Interior did not directly answer POLITICO’s specific questions on the timing of the release of its offshore drilling proposal, or what regions it would include. Tracey Moriarty, spokesperson for Interior’s Bureau of Ocean Energy Management, pointed to the agency's January 2018 draft plan written during Zinke's tenure that had sought to open virtually all the U.S. coastline for oil and gas exploration.

That plan had drawn widespread criticism, and had included possible lease sales in the eastern Gulf of Mexico in 2023 and 2024, after the expiration of the current moratorium on drilling in the region.

The Trump administration also considered reopening federal waters off California to new drilling, according to documents POLITICO obtained through a Freedom of Information Act request. The waters off California’s southern coast contain 5.3 billion barrels of recoverable oil, according to a BOEM estimate.

However, many industry analysts have cast doubt on whether the administration would seek to open up California’s federal waters to new drilling beyond the modest footprint it now has.

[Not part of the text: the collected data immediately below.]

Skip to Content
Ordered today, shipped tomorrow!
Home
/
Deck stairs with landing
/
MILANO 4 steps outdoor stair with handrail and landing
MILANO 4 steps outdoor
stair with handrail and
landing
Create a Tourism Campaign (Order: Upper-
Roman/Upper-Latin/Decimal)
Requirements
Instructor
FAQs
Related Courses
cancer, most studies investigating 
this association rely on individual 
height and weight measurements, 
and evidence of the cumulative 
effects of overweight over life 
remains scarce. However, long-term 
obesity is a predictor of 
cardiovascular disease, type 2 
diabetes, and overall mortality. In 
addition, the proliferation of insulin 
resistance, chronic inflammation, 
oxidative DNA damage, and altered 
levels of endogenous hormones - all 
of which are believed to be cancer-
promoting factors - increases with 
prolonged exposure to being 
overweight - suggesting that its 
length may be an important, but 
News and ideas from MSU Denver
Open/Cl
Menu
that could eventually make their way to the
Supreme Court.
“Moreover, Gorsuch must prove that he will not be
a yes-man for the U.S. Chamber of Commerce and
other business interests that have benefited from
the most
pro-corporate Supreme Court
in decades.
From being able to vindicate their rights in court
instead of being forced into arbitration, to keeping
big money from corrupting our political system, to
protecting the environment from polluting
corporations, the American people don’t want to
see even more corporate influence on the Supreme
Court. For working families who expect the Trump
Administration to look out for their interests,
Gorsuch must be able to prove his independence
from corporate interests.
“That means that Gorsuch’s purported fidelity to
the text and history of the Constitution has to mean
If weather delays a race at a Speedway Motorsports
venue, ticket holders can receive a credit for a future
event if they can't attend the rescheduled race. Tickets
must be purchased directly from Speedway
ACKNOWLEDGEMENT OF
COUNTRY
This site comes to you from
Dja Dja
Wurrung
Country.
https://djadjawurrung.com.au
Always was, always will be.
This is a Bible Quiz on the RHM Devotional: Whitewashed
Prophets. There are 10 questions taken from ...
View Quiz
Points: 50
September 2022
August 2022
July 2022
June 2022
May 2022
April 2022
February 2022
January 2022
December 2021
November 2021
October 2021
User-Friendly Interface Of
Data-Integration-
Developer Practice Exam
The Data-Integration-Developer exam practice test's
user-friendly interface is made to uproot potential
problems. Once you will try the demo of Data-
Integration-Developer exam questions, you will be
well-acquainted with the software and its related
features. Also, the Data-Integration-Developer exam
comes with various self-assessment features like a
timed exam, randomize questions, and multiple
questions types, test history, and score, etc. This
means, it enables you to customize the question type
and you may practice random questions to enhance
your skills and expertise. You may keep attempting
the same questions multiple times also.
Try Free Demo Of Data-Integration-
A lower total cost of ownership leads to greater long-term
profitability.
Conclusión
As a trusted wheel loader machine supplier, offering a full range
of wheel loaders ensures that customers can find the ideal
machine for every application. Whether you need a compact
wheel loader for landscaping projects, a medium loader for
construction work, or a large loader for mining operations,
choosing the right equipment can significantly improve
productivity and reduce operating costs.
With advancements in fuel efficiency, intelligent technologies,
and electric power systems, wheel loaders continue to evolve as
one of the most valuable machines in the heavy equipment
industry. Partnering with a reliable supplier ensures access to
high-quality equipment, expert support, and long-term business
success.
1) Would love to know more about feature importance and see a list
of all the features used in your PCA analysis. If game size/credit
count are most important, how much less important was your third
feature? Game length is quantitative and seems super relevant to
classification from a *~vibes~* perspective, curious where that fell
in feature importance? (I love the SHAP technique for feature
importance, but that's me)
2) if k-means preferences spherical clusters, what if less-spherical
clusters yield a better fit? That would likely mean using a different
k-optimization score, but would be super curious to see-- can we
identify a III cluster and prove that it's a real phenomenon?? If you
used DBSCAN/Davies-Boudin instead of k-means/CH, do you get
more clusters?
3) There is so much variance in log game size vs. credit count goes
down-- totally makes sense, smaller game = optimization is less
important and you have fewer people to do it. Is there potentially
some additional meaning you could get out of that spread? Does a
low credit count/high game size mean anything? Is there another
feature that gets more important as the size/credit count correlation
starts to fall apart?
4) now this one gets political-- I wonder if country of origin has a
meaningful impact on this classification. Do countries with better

Coastal drilling has long been unpopular in the state since a massive 1969 oil spill off Santa Barbara — the third largest spill in U.S. history, and one factor that led President Richard Nixon to create the Environmental Protection Agency.

But a late-2018 briefing plan that BOEM head Walter Cruickshank gave to Balash described the benefits of opening up at least the southern coast of California to new drilling.

“Currently, California imports nearly 60% of its crude oil refinery input whereas 10 years ago imports only comprised 45% of refinery input,” according to presentation notes dated November 2018. “Production offshore California could replace imports and reduce California’s dependence on foreign oil.”

Rep. Jared Huffman, a California Democrat and staunch opponent of the fossil fuel industry, said in an interview that Zinke had repeatedly brought up possible leases around the Santa Barbara Ship Channel.

“I did have some conversations with Ryan Zinke and he kept coming back to the Santa Barbara Ship Channel,” Huffman said in an interview. “As much as he acknowledged that the West Coast was a heavy lift, he always left room for something in Santa Barbara.”

Zinke did not reply to questions.

Exxon and other companies still produce oil in the area. But the drilling industry would be unlikely to test the waters in a state that has been vocally against new oil and gas drilling and has set up regulations that would make it more difficult to do so, several people in the industry said.

“Nobody wants to do business in California. My God, that would be torturous,” one industry person said. “I would see this as something to antagonize Democrats and to create leverage to open up other acres.”

Kevin Slagle, spokesperson for the Western States Petroleum Association, a trade group that includes Exxon, Chevron, Shell and other companies, concurred.

“Our members are not champing at the bit for offshore exploration and production in the West,” Slagle said.